Okay okay okay, I know screen-shotting tweets is really lame, but I want to address a few things. First, what are you tweeting right now? What is SO important that you want to divert your attention from this band playing right in front of you to hop on your iPhone and tell the world? Can it wait? No? Oh, okay, well, what is it then? We should all most likely stop the entire show if you have some information that is so important you feel the need to share it with the entire world RIGHT NOW. What is it? Will you tell me too? I want to know about this monumentally important information! Oh, “The band is ‘Killing it’” ? That’s what is so important and pertinent that you need to divert your whole attention from the band that is ‘killing it’ to inform the world that they are in fact ‘killing it’? Well, but wait, what are they killing? Is there a monster being slain behind the drum set that I can’t see from this angle?

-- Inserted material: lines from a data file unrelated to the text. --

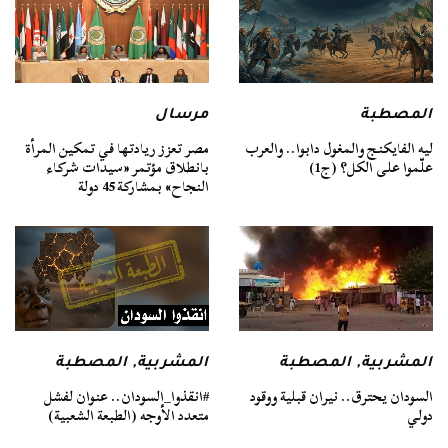
مرسال
المصطبة
مصر تعزز ريادتها في تمكين المرأة
ليه الفايكنج والمغول دابوا.. والعرب
بانطلاق مؤتمر «سيدات شركاء
علّموا على الكل؟ (ج1)
النجاح» بمشاركة 45 دولة
المشربية
,
المصطبة
المشربية
,
المصطبة
السودان يحترق.. نيران قبلية ووقود
#انقذوا_السودان.. عنوان لفشل
دولي
متعدد الأوجه (الطبعة الشعبية)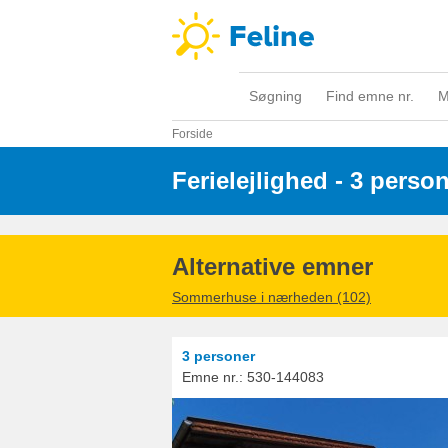
Søgning
Find emne nr.
M
Forside
Ferielejlighed - 3 perso
Alternative emner
Sommerhuse i nærheden (102)
3 personer
Emne nr.:
530-144083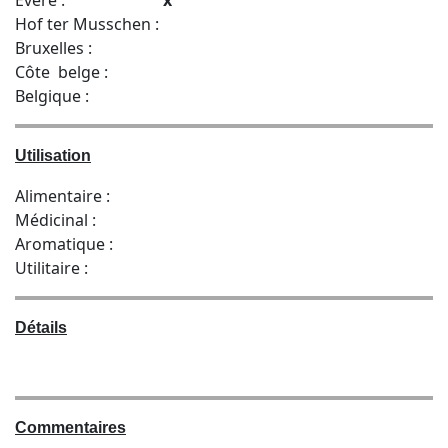
Hof ter Musschen :
Bruxelles :
Côte belge :
Belgique :
Utilisation
Alimentaire :
Médicinal :
Aromatique :
Utilitaire :
Détails
Commentaires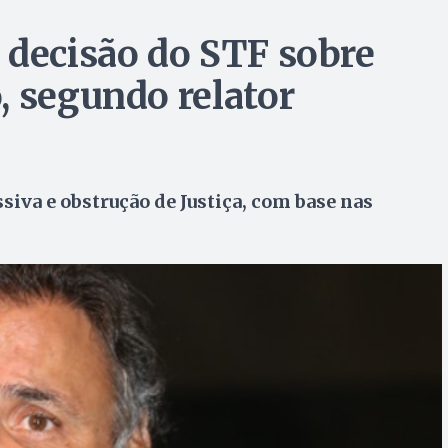
 decisão do STF sobre
, segundo relator
iva e obstrução de Justiça, com base nas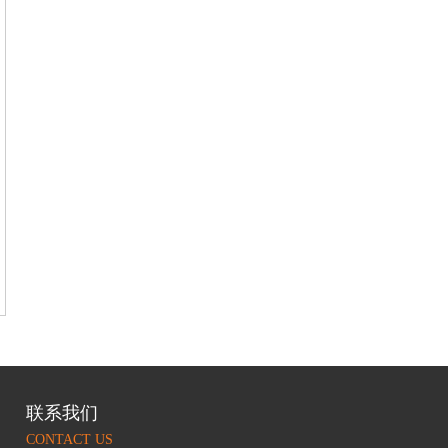
联系我们
CONTACT US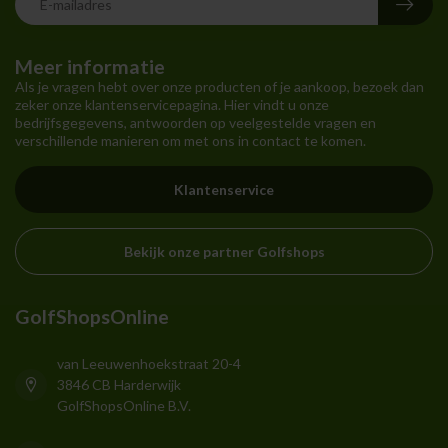
Meer informatie
Als je vragen hebt over onze producten of je aankoop, bezoek dan
zeker onze klantenservicepagina. Hier vindt u onze
bedrijfsgegevens, antwoorden op veelgestelde vragen en
verschillende manieren om met ons in contact te komen.
Klantenservice
Bekijk onze partner Golfshops
GolfShopsOnline
van Leeuwenhoekstraat 20-4
3846 CB Harderwijk
GolfShopsOnline B.V.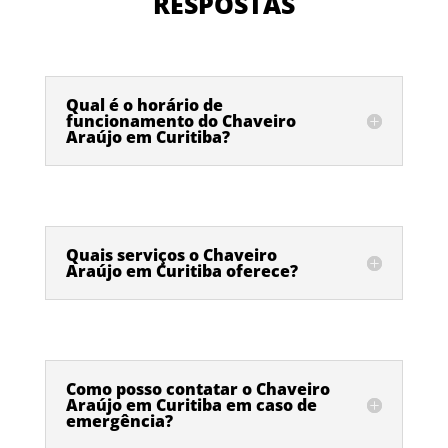
RESPOSTAS
Qual é o horário de
funcionamento do Chaveiro
Araújo em Curitiba?
Quais serviços o Chaveiro
Araújo em Curitiba oferece?
Como posso contatar o Chaveiro
Araújo em Curitiba em caso de
emergência?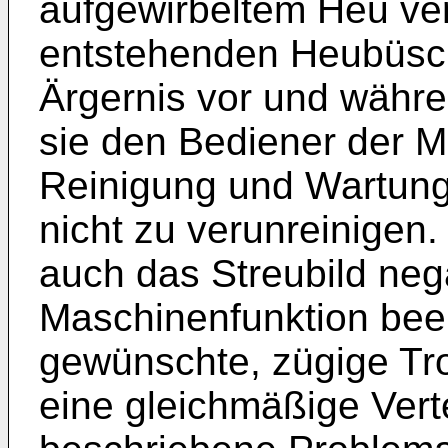
aufgewirbeltem Heu ver
entstehenden Heubüsche
Ärgernis vor und währe
sie den Bediener der M
Reinigung und Wartung
nicht zu verunreinigen
auch das Streubild nega
Maschinenfunktion beei
gewünschte, zügige Tro
eine gleichmäßige Verte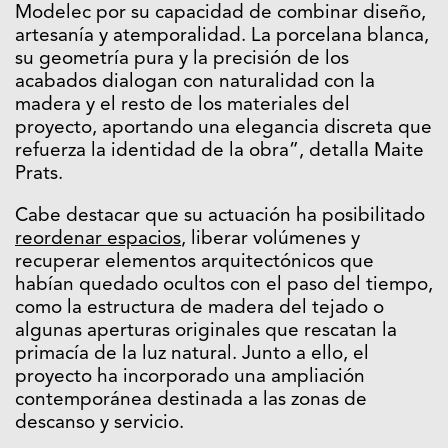
Modelec por su capacidad de combinar diseño,
artesanía y atemporalidad. La porcelana blanca,
su geometría pura y la precisión de los
acabados dialogan con naturalidad con la
madera y el resto de los materiales del
proyecto, aportando una elegancia discreta que
refuerza la identidad de la obra”, detalla Maite
Prats.
Cabe destacar que su actuación ha posibilitado
reordenar espacios
, liberar volúmenes y
recuperar elementos arquitectónicos que
habían quedado ocultos con el paso del tiempo,
como la estructura de madera del tejado o
algunas aperturas originales que rescatan la
primacía de la luz natural. Junto a ello, el
proyecto ha incorporado una ampliación
contemporánea destinada a las zonas de
descanso y servicio.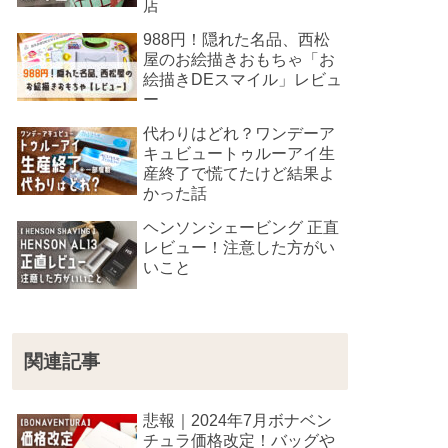
店
988円！隠れた名品、西松
屋のお絵描きおもちゃ「お
絵描きDEスマイル」レビュ
ー
代わりはどれ？ワンデーア
キュビュートゥルーアイ生
産終了で慌てたけど結果よ
かった話
ヘンソンシェービング 正直
レビュー！注意した方がい
いこと
関連記事
悲報｜2024年7月ボナベン
チュラ価格改定！バッグや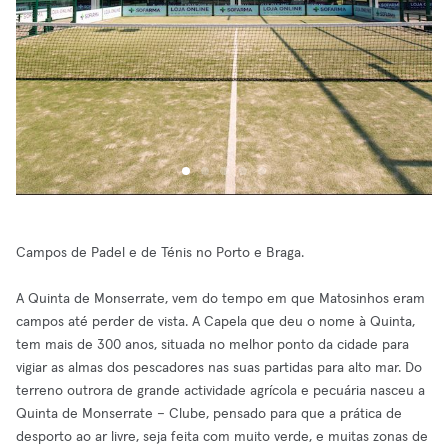
Campos de Padel e de Ténis no Porto e Braga.
A Quinta de Monserrate, vem do tempo em que Matosinhos eram
campos até perder de vista. A Capela que deu o nome à Quinta,
tem mais de 300 anos, situada no melhor ponto da cidade para
vigiar as almas dos pescadores nas suas partidas para alto mar. Do
terreno outrora de grande actividade agrícola e pecuária nasceu a
Quinta de Monserrate – Clube, pensado para que a prática de
desporto ao ar livre, seja feita com muito verde, e muitas zonas de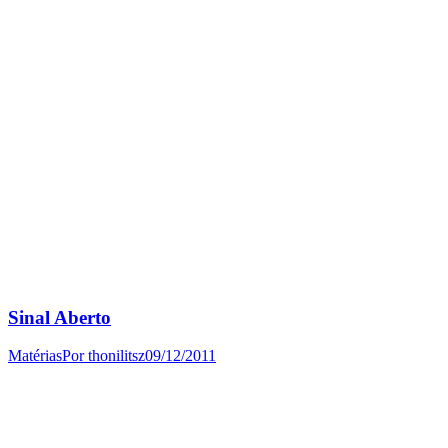
Sinal Aberto
Matérias
Por
thonilitsz
09/12/2011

Because that’s rad! I hate the very real threat of monsters as much as the next guy and would love to inform the world that we are one less and have this band to thank for it. Nope? Not Godzilla? What is it then? Are they killing a unicorn? That’s fucked up! Those are #rare majestic beasts! I want to tell the world that this band is a bunch of miracle hating jerks! Could you be a bit more descriptive? No?
You, my mid-show-tweeting friend are the miracle hating jerk. You are in front of me, for one, which is how I can see you tweeting and I think I deserve that position more than you now because you clearly aren’t enjoying the show enough to pay attention. Secondly, isn’t it just commonly understood by now that it a show taboo to tweet while the band is playing? You’re totally ‘That dude’ and nobody wants to be ‘That guy’ not even the dude who is ‘That guy’. You might as well be filming the show on your iPad (Which I’ve actually seen, and, I’m just throwing this out there: If you think you have the right to block my view by filming or taking pictures with an iPad, then I think I am entitled to use the screen as a Nerf-Gun™ target. And I lick the ends of the suction cups FIRST, so they are extra suction-y. Just sayin…)
Look I know you are limited to 140 characters, but I am pretty sure you can come up with something a bit more inventive than simply accusing a band of murder. I mean, that’s a heavy accusation! Like, you go jail for a way long time for that! And I’m sure you are not trying to publicly wave the fed flag informing everyone that you are that jerk that’s on your phone during a show and are also horrible at giving concise analysis of anything in 140 characters or less. Just stop. Honestly, if you need to inform people that you attended a show and had fun, simply tweet afterwards that you went to X show and had a lot of fun. That is way more respectable, it’s humble, and it’s not INSANELY RUDE TO THE BAND THAT YOU SAW PLAY.
Maybe I am just old (23) and jaded… I dunno, but, come on. There should be no similar descriptive text among Metz through Kanye. Friends don’t let friends tweet during shows.